Search code examples
rpredictionadaboost

How to run predict.boosting for new data?


I am trying to use predict.boosting for new data in adabag package. I can't find a way to use it for data without labels (or any other function from that package).

I am trying:

pr <- predict.boosting(modelfit, test[,2:ncol(test)])

It gives:

Error in `[.data.frame`(newdata, , as.character(object$formula[[2]])) : 
  undefined columns selected

However, if I include labels:

pr <- predict.boosting(modelfit, test)

it works just fine. But there has to be a way to use it as a predictive model for data without labels.

Thanks for any help!

EDIT Example from package:

library(rusboost)
library(rpart)
data(iris)

make it an unbalanced dataset by removing most of the setosa observations

df <- iris[41:150,]

create binary variable

df$Setosa <- factor(ifelse(df$Species == "setosa", "setosa", "notsetosa"))

create index of negative examples

idx <- df$Setosa == "notsetosa"

run model

test.rusboost <- rusb(Setosa ~ Sepal.Length + Sepal.Width + Petal.Length + Petal.Width,
                      data = df, boot = F, iters = 20, sampleFraction = .1, idx = idx)

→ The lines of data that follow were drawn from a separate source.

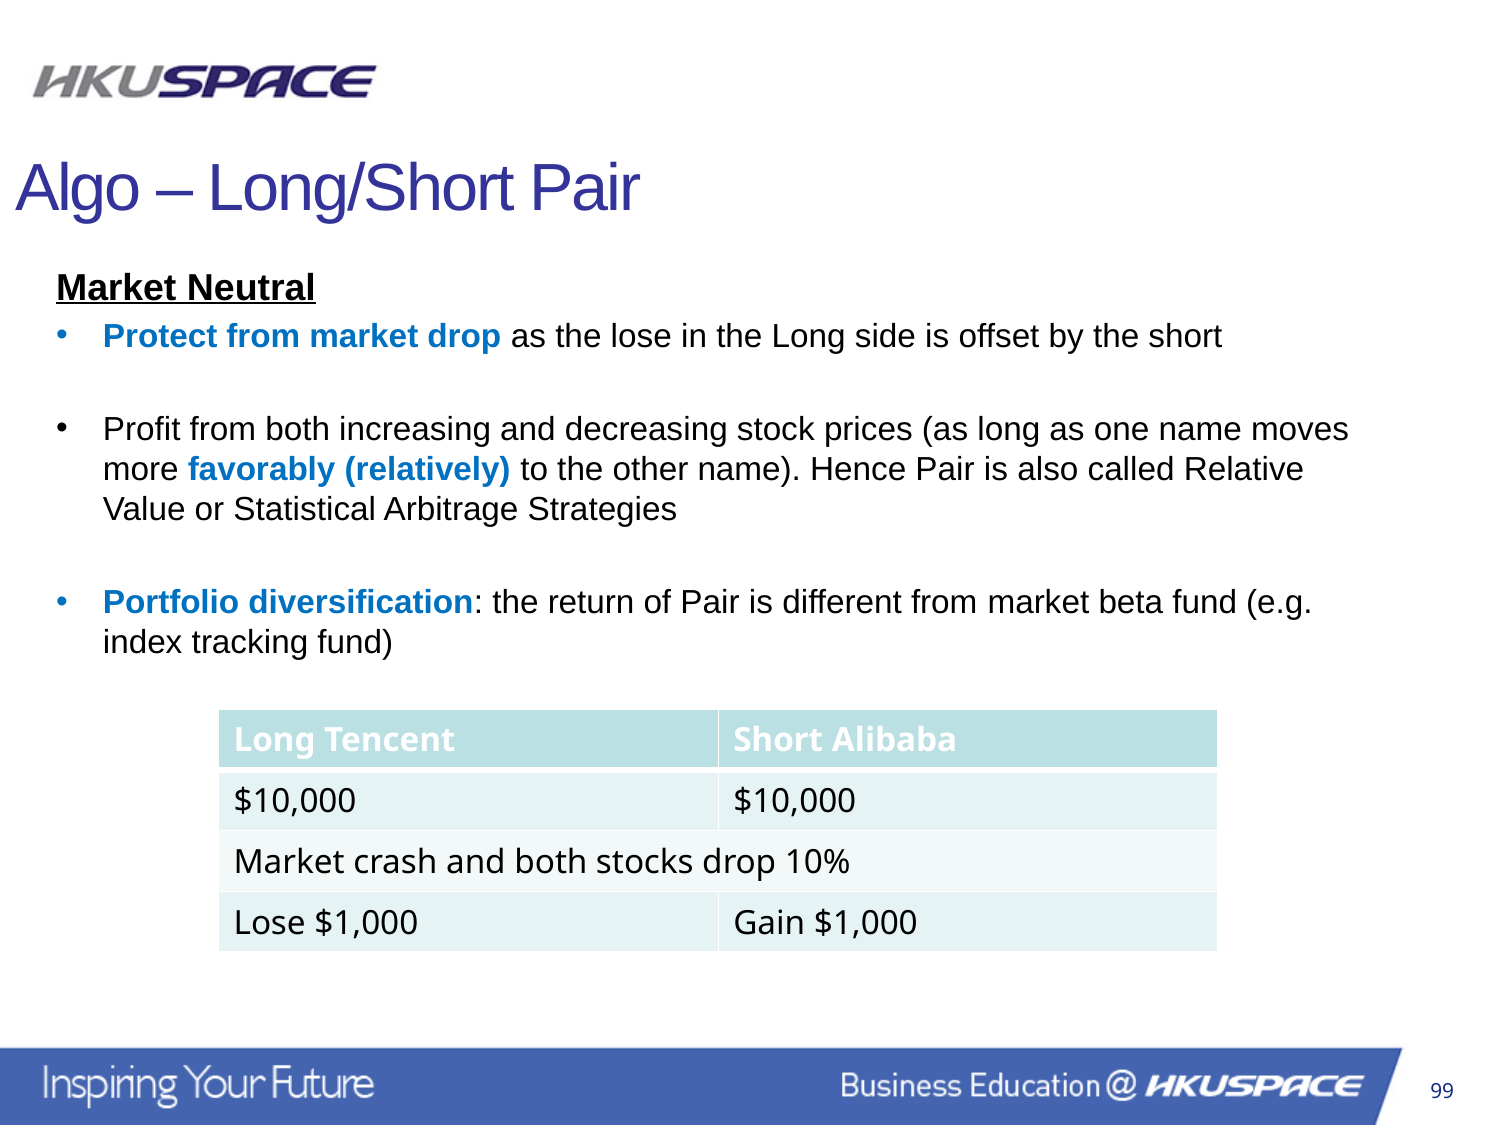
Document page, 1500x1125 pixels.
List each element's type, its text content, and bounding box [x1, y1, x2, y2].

picture [0, 0, 1500, 1125]
text_box Market Neutral Protect from market drop as the lose in the Long side is offset by the short Profit from both increasing and decreasing stock prices (as long as one name moves more favorably (relatively) to the other name). Hence Pair is also called Relative Value or Statistical Arbitrage Strategies Portfolio diversification: the return of Pair is different from market beta fund (e.g. index tracking fund) [41, 255, 1412, 681]
table_cell Market crash and both stocks drop 10% [219, 831, 1217, 891]
table_header Short Alibaba [719, 710, 1217, 767]
table_cell $10,000 [719, 773, 1217, 830]
table_header Long Tencent [219, 710, 718, 767]
slide_number 99 [1415, 1070, 1499, 1125]
table_cell Lose $1,000 [219, 892, 718, 951]
text_box Algo – Long/Short Pair [0, 101, 1325, 266]
table_cell Gain $1,000 [719, 892, 1217, 951]
table_cell $10,000 [219, 773, 718, 830]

predict.boosting(test.rusboost, df)
predict.boosting(test.rusboost, df[,1:4)

Solution

  • You should control that all your columns in train (the set you used to train the model) are present in test an with the same name.

    Please check:

    all(colnames(train) %in% colnames(test))
    

    If it's false, you will need to control how you built train and test.

    If it's TRUE, and in general, please provide a reproductible example.

    Edit:

    A nice way to control that columns are the same, and they contain the same factors is to use sameShape from dataPreparation package. If it's not the cas, it will add levels and columns (and warn you).

    To use it:

    library(dataPreparation)
    test <- sameShape(test, train)